Chemical Equilibrium
Chemical equilibrium is the state in which both the reactants and products of a chemical reaction are present in concentrations that have no net change over time. In other words, the forward and reverse reactions occur at the same rate. At equilibrium, the system's macroscopic properties, such as pressure, temperature, and concentration, remain constant. Consider the reaction: \[ \text{CuSO}_4 \text{ · 5H}_2\text{O}(\text{s}) \rightleftharpoons \text{CuSO}_4 \text{ · 3H}_2\text{O}(\text{s}) + 2 \text{H}_2\text{O}(\text{g}) \]Here, individual molecules continue to react in both the forward and reverse directions, but because these rates are equal, no net change in the concentration of reactants and products takes place.

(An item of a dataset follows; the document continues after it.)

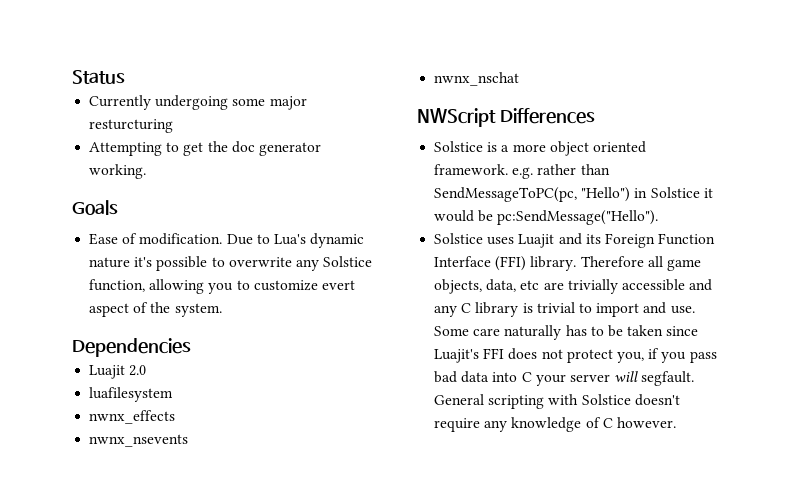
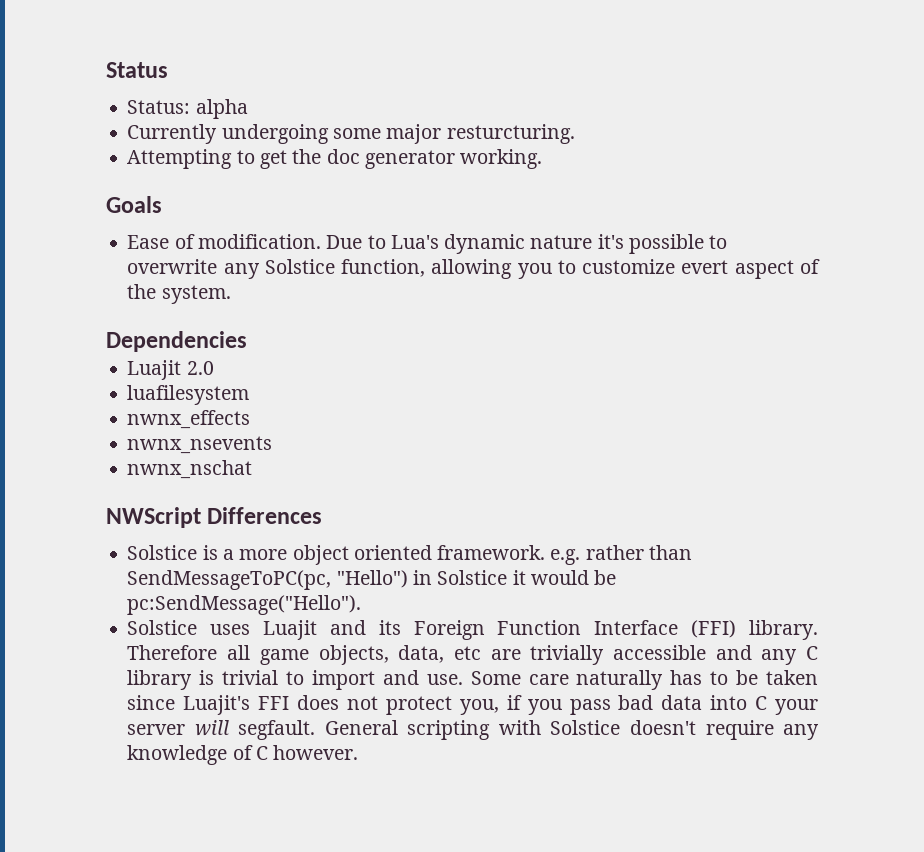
(125, 77) none -> [127,99,248,119] // Status: alpha
[89,119,174,133] resturcturing -> [446,124,575,144] resturcturing.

Achieving equilibrium does not mean the reactants and products are equal in concentration—it simply means their concentrations have become constant. Factors such as temperature and pressure can shift the equilibrium position, leading to a new balance point.
Equilibrium Expressions
An equilibrium expression is a mathematical equation representing the relationship between the concentrations or partial pressures of the reactants and products in a reaction at equilibrium. For reactions involving gases, we often use partial pressures to express this relationship. The equilibrium constant, denoted as \(K\), can be expressed in terms of concentrations (\(K_C\)) or partial pressures (\(K_P\)). For the reaction given: \[ \text{CuSO}_4 \text{ · 5H}_2\text{O} (\text{s}) \rightleftharpoons \text{CuSO}_4 \text{ · 3H}_2\text{O} (\text{s}) + 2 \text{H}_2\text{O} (\text{g}) \]we write the equilibrium expression considering only the gaseous part since solids have constant concentration that do not appear in equilibrium expressions. Therefore, the equilibrium constant in terms of partial pressures (\(K_P\)) is: \[ K_P = (P_{\text{H}_2O})^2 \]where \(P_{\text{H}_2O}\) is the partial pressure of water vapor. This expression tells us how the equilibrium position will change with a change in the partial pressure of the products.
Partial Pressure
Partial pressure represents the pressure that a single gas in a mixture would exert if it occupied the entire volume by itself. It's essential for reactions involving gases, as in our equilibrium example. The total pressure in a container can be imagined as the sum of the partial pressures of each gas present. Using the ideal gas law, partial pressure can be expressed as: \[ P = \frac{nRT}{V} \]where \(n\) is the number of moles of the gas, \(R\) is the universal gas constant, \(T\) is the temperature, and \(V\) is the volume.In chemical equilibrium, the partial pressures of reactants and products determine the position of equilibrium as per the equilibrium expression. In the given reaction, \[ \text{CuSO}_4 \text{ · 5H}_2\text{O} (\text{s}) \rightleftharpoons \text{CuSO}_4 \text{ · 3H}_2\text{O} (\text{s}) + 2 \text{H}_2\text{O} (\text{g}) \] the partial pressure of water vapor (\(P_{\text{H}_2O}\)) plays a crucial role in defining the equilibrium constant \(K_P\). Hence, knowing how to calculate and use partial pressures is essential for analyzing chemical equilibria involving gases.